Özel Yetkili Ankara Cumhuriyet Başsavcıvekilliği, eski Jandarma Genel Komutanı Eşref Bitlis´in 1993´te uçağının düşmesi sonucu ölümüne ilişkin olarak yürütülen soruşturma kapsamında, Malatya Cumhuriyet Başsavcılığından Albay Kazım Çillioğlu´nun ölümüyle ilgili soruşturma dosyasının örneğini istedi. Dosyada, Bitlis´in ölümü konusunda herhangi bir delil bulunup bulunmadığı araştırılacak. Diğer taraftan, delil bulma sıkıntısı yaşayan savcılığın durumun değişmemesi durumunda soruşturmada takipsizlik kararı vermeye hazırlandığı da ileri sürüldü.

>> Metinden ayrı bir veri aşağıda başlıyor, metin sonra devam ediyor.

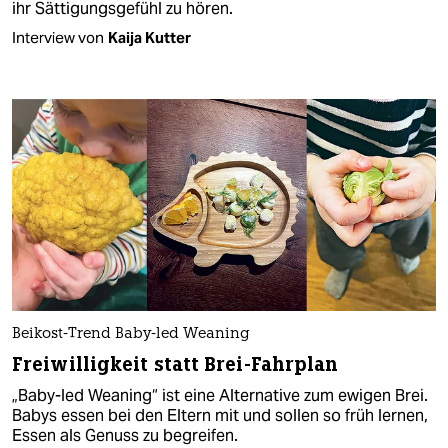
ihr Sättigungsgefühl zu hören.
Interview von
Kaija Kutter
Beikost-Trend Baby-led Weaning
Freiwilligkeit statt Brei-Fahrplan
„Baby-led Weaning“ ist eine Alternative zum ewigen Brei.
Babys essen bei den Eltern mit und sollen so früh lernen,
Essen als Genuss zu begreifen.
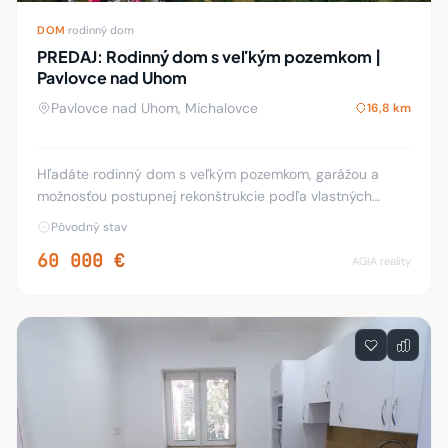
DOM
·
rodinný dom
PREDAJ: Rodinný dom s veľkým pozemkom |
Pavlovce nad Uhom
Pavlovce nad Uhom, Michalovce
16,8 km
Hľadáte rodinný dom s veľkým pozemkom, garážou a
možnosťou postupnej rekonštrukcie podľa vlastných
predstáv? Táto nehnuteľnosť v obci Pavlovce nad Uhom
Pôvodný stav
môže byť zaujímavou voľbou pre rodinu, ale aj pr
60 000 €
AGIA reality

Eşref Bitlis dosyasında delil sıkıntısı
Özel Yetkili Ankara Cumhuriyet Başsavcıvekilliği, eski Jandarma Genel Komutanı Eşref Bitlis´in 1993´te uçağının düşmesi sonucu ölümüne ilişkin olarak yürütülen soruşturma kapsamında, Malatya Cumhuriyet Başsavcılığından Albay Kazım Çillioğlu´nun ölümüyle ilgili soruşturma dosyasının örneğini istedi. Dosyada, Bitlis´in ölümü konusunda herhangi bir delil bulunup bulunmadığı araştırılacak. Diğer taraftan, delil bulma sıkıntısı yaşayan savcılığın durumun değişmemesi durumunda soruşturmada takipsizlik kararı vermeye hazırlandığı da ileri sürüldü.

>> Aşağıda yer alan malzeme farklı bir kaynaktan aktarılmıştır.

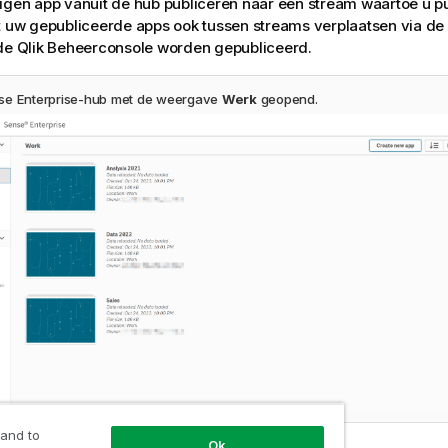
igen app vanuit de hub publiceren naar een stream waartoe u p
t uw gepubliceerde apps ook tussen streams verplaatsen via de
 de
Qlik Beheerconsole
worden gepubliceerd.
se Enterprise
-hub met de weergave
Werk
geopend.
 and to
Ok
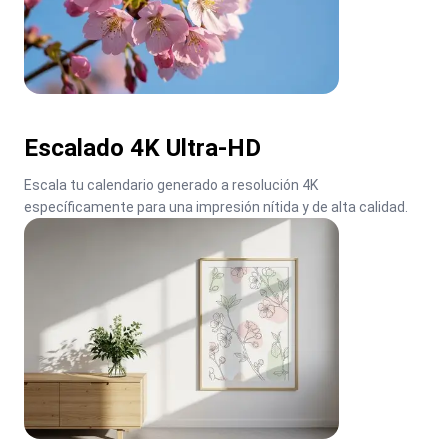
Escalado 4K Ultra-HD
Escala tu calendario generado a resolución 4K 
específicamente para una impresión nítida y de alta calidad.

Özel Yetkili Ankara Cumhuriyet Başsavcıvekilliği soruşturmayla ilgili yeni bir adım attı. Özel Yetkili Ankara Cumhuriyet Başsavcıvekilliği, eski Jandarma Genel Komutanı Eşref Bitlis´in 1993´te uçağının düşmesi sonucu ölümüne ilişkin olarak yürütülen soruşturma kapsamında, Malatya Cumhuriyet Başsavcılığından Albay Kazım Çillioğlu´nun ölümüyle ilgili soruşturma dosyasının örneğini istedi. Edinilen bilgiye göre, soruşturmayı yürüten Özel Yetkili Cumhuriyet Savcısı Mehmet Özgür, Malatya Cumhuriyet Başsavcılığından, Tunceli´de 1994´te intihar ettiği öne sürülen Albay Kazım Çillioğlu´nun soruşturma dosyasının bir örneğinin gönderilmesini talep etti. Çillioğlu´nun ölümüyle ilgili soruşturma dosyasında, Bitlis´in ölümü konusunda herhangi bir delil bulunup bulunmadığı araştırılacak.

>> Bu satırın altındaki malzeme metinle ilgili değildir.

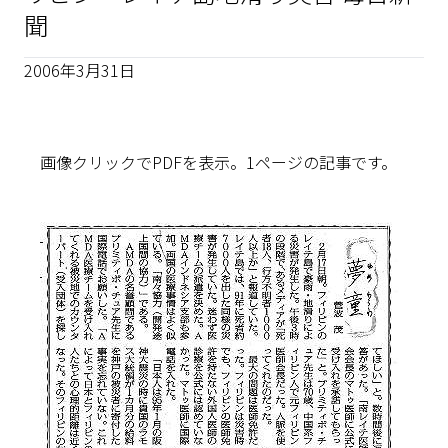
聞
2006年3月31日
画像クリックでPDFを表示。1ページの記事です。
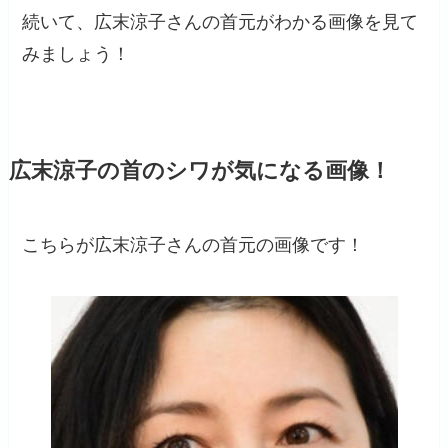
続いて、広末涼子さんの首元がわかる画像を見て
みましょう！
広末涼子の首のシワが気になる画像！
こちらが広末涼子さんの首元の画像です！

Genelkurmay Başkanlığı Askeri Savcılığı, Bitlis´in yaşamını yitirdiği uçak kazasıyla ilgili soruşturmada takipsizlik kararı vermişti. Özel yetkili Ankara Cumhuriyet Başsavcıvekilliği, geçen yıl, olayla ilgili basında yer alan haberleri ihbar kabul ederek, yeniden soruşturma başlatmıştı. Tunceli Jandarma Alay Komutanlığı görevini yürütürken lojmanında ölü bulunduktan sonra dış otopsisi yapılarak ´intihar ettiği´ sonucuna varılan ve dosyası kapatılan Kazım Çillioğlu ile ilgili soruşturma da oğlu Gökhan Çillioğlu´nun müracaatının ardından tekrar açılmıştı. ( AA)
DELİL BULUNAMAZSA DOSYA KAPATILACAK
Soruşturmayla ilgili bir başka gelişme daha yaşandığı öğrenildi. Ergenekon davasının tutuklu sanıklarından JİTEM´in kurucusu emekli Albay Arif Doğan´ın Bitlis´i biz öldürdük itirafıyla başlayan soruşturmanın Doğan´ın savcıya verdiği ifadeyi değiştirmesi nedeniyle sekteye uğradı ortaya çıktı. Doğan ve eski PKK itirafçısı Abdülkadir Aygan´ın açıklamalarının dışında delil bulamayan Ankara Cumhuriyet Başsavcılığı´nın bu gelişme üzerine soruşturmayı takipsizlikle sonuçlandıracağı öğrenildi. Başsavcılığın, yeni delil ve itirafların gelmemesi halinde Bitlis dosyasını kapatacağı belirtildi.
SÖZLERİNİ İNKÂR ETTİ
İtiraflarıyla gündeme gelen Doğan, internete düşen ses kaydında, Bitlis´i JİTEM ekibi öldürdü. Benim yardımımla Binbaşı Cem Ersever komutasındaki JİTEM grubu yaptı demişti. Ancak Doğan geçtiğimiz günlerde soruşturmayı yürüten Ankara Özel Yetkili Savcısı Mehmet Özgür´ün talimatıyla İstanbul´da verdiği ifadede ses kaydı ve kamuoyuna yaptığı önceki ifadelerinin aksine Bitlis kaza kurbanıdır dedi. Savcılığın Doğan´ın bu tavrını da inceleme altına aldıktan sonra son kararını vereceği öğrenildi.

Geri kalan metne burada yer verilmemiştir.